Laren, 11 augustus 1942

11 Aug. 42

Beste Mijnheer Vermeulen,

Eerst kwam uw brief van 31 Juli aan en ik was al bang dat de andere verloren was, maar nu is hij toch gekomen, de brief van een "melancholicus" ditmaal! Ik begrijp niet, als u niet ontevreden bent over uw adagio, hoe u dan somber kunt zijn? Worstelen moeten we toch allemaal, ieder op zijn eigen manier. Het is aanmatigend om te zeggen, want ik ken u maar zoo weinig, maar ik geloof toch wel dat het een depressie is, al duurt die dan misschien ook een beetje lang. "Zoo doorgaan tot ongeveer mijn 80ste jaar", schreef u eens – dat klonk opgewekter! Misschien werkt u te hard. Dat u op voorbije dingen niet alleen met verdriet, maar ook met vreugde kunt terugkijken, daar ben ik wel haast zeker van, dat kan toch niet anders. U kent toch uit ervaring dat "onbewogen en onbeweeglijk geluk", dat u nu hebt willen verklanken, d.w.z. wat u wilde verklanken was nog van anderen aard, maar die denneboom op die hei met die blauwe lucht zijn toch verrukkelijk om aan terug te denken, waarom zou daar ook al een schaduw over moeten liggen? Voor die wachtkamer van Debussy voel ik niets, die bestaat, dunkt me, alleen voor iemand die leeft zonder God. (ik weet niet hoe je een G schrijft!)

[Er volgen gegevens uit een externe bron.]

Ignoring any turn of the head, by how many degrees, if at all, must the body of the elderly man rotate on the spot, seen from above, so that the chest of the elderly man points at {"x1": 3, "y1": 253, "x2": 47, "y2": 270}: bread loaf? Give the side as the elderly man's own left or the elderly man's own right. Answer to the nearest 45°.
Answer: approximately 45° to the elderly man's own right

De muziek die ik toen in die nacht gehoord heb, kan ik niet zakelijk beschrijven. Misschien als het me nu overkwam dat ik het wel zou kunnen of althans eenigszins, maar ik was toen nog maar 21 en nog heel onrijp; ook is in die 14 jaren, die sindsdien verloopen zijn, de herinnering natuurlijk wel vervaagd. Ik weet alleen nog dat het prachtig was en het geluid van een heel mooi orgel, en dat er een heel sereene gloed en een groote strooming in was, het was vol beweging en veelstemmig, maar door de sereniteit totaal niet druk. Dat mijn avontuur tot de zelfde categorie van dingen zou behooren als het componeeren, heb ik nooit gedacht. Alleen weet ik wel dat me sindsdien het componeeren, dat toch eigenlijk een volkomen onbegrijpelijke geschiedenis is, iets verklaarbaarder is geworden. Ik weet wel dat de componisten niet op die manier zintuigelijk iets hooren, maar het zou toch nog wel kunnen zijn dat zij uit die voortdurende muzikale stroom, die er dan zou bestaan, "scheppen", met een of ander onnoembaar zintuig. Wat denkt u ervan? Wat het geweest is dat Pappie gehoord heeft in zijn laatste ziekte, weet ik ook niet. Hij heeft toen gezegd: als ik kon opteekenen wat ik nu gehoord heb, dan zou het nog heel iets anders zijn.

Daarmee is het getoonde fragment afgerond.